──────── Task inputs

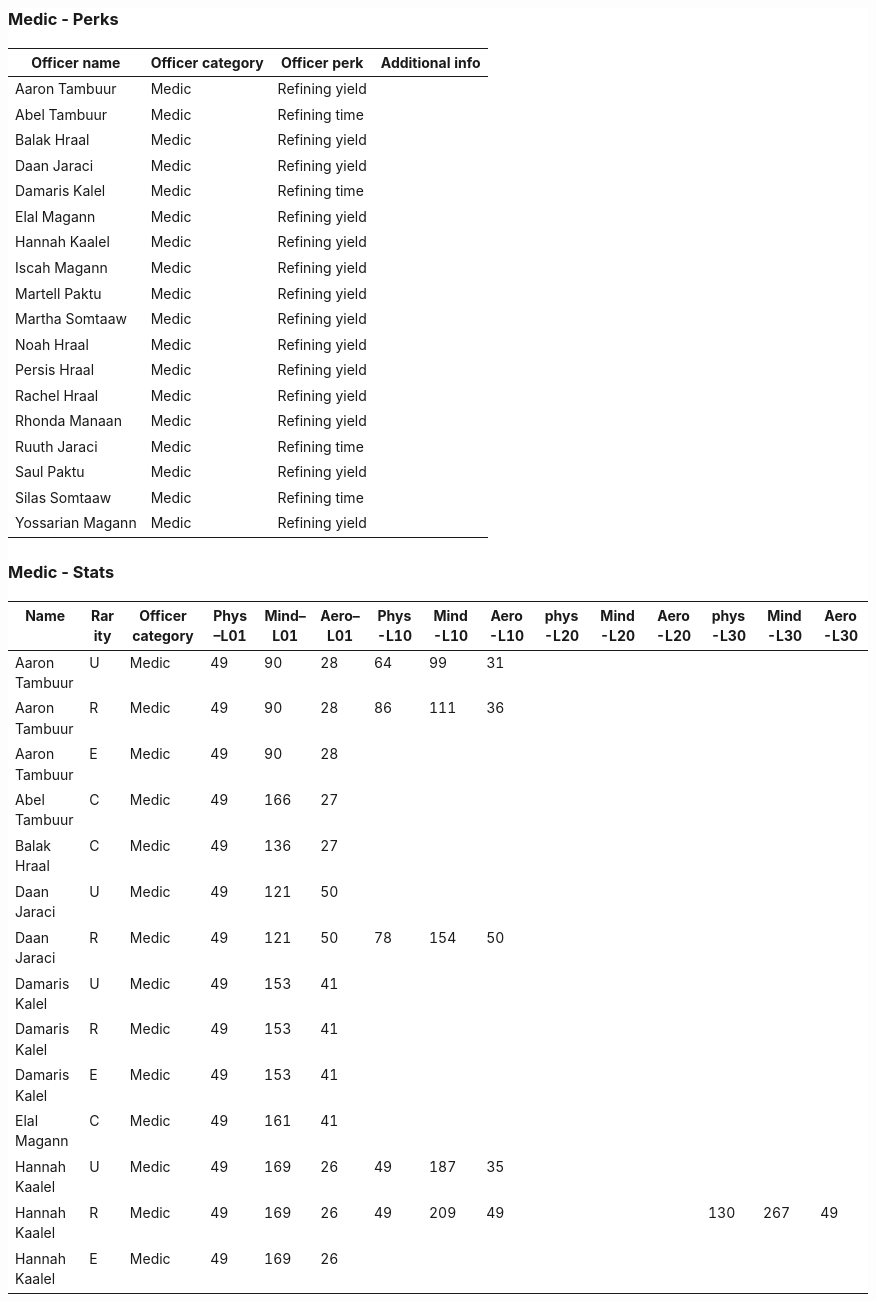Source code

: ### Medic - Perks

| Officer name     | Officer category | Officer perk   | Additional info |
| ---------------- | ---------------- | -------------- | --------------- |
| Aaron Tambuur    | Medic            | Refining yield |                 |
| Abel Tambuur     | Medic            | Refining time  |                 |
| Balak Hraal      | Medic            | Refining yield |                 |
| Daan Jaraci      | Medic            | Refining yield |                 |
| Damaris Kalel    | Medic            | Refining time  |                 |
| Elal Magann      | Medic            | Refining yield |                 |
| Hannah Kaalel    | Medic            | Refining yield |                 |
| Iscah Magann     | Medic            | Refining yield |                 |
| Martell Paktu    | Medic            | Refining yield |                 |
| Martha Somtaaw   | Medic            | Refining yield |                 |
| Noah Hraal       | Medic            | Refining yield |                 |
| Persis Hraal     | Medic            | Refining yield |                 |
| Rachel Hraal     | Medic            | Refining yield |                 |
| Rhonda Manaan    | Medic            | Refining yield |                 |
| Ruuth Jaraci     | Medic            | Refining time  |                 |
| Saul Paktu       | Medic            | Refining yield |                 |
| Silas Somtaaw    | Medic            | Refining time  |                 |
| Yossarian Magann | Medic            | Refining yield |                 |

### Medic - Stats

| Name             | Rarity | Officer category | Phys–L01 | Mind–L01 | Aero–L01 | Phys-L10 | Mind-L10 | Aero-L10 | phys-L20 | Mind-L20 | Aero-L20 | phys-L30 | Mind-L30 | Aero-L30 |
| ---------------- | ------ | ---------------- | -------- | -------- | -------- | -------- | -------- | -------- | -------- | -------- | -------- | -------- | -------- | -------- |
| Aaron Tambuur    | U      | Medic            | 49       | 90       | 28       | 64       | 99       | 31       |          |          |          |          |          |          |
| Aaron Tambuur    | R      | Medic            | 49       | 90       | 28       | 86       | 111      | 36       |          |          |          |          |          |          |
| Aaron Tambuur    | E      | Medic            | 49       | 90       | 28       |          |          |          |          |          |          |          |          |          |
| Abel Tambuur     | C      | Medic            | 49       | 166      | 27       |          |          |          |          |          |          |          |          |          |
| Balak Hraal      | C      | Medic            | 49       | 136      | 27       |          |          |          |          |          |          |          |          |          |
| Daan Jaraci      | U      | Medic            | 49       | 121      | 50       |          |          |          |          |          |          |          |          |          |
| Daan Jaraci      | R      | Medic            | 49       | 121      | 50       | 78       | 154      | 50       |          |          |          |          |          |          |
| Damaris Kalel    | U      | Medic            | 49       | 153      | 41       |          |          |          |          |          |          |          |          |          |
| Damaris Kalel    | R      | Medic            | 49       | 153      | 41       |          |          |          |          |          |          |          |          |          |
| Damaris Kalel    | E      | Medic            | 49       | 153      | 41       |          |          |          |          |          |          |          |          |          |
| Elal Magann      | C      | Medic            | 49       | 161      | 41       |          |          |          |          |          |          |          |          |          |
| Hannah Kaalel    | U      | Medic            | 49       | 169      | 26       | 49       | 187      | 35       |          |          |          |          |          |          |
| Hannah Kaalel    | R      | Medic            | 49       | 169      | 26       | 49       | 209      | 49       |          |          |          | 130      | 267      | 49       |
| Hannah Kaalel    | E      | Medic            | 49       | 169      | 26       |          |          |          |          |          |          |          |          |          |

────────────────

> **Exercise objective**
Report every line of the entries that contains the string "Somtaaw", copying each line in full. Case counts.

> **Output for this task**
| Martha Somtaaw   | Medic            | Refining yield |                 |
| Silas Somtaaw    | Medic            | Refining time  |                 |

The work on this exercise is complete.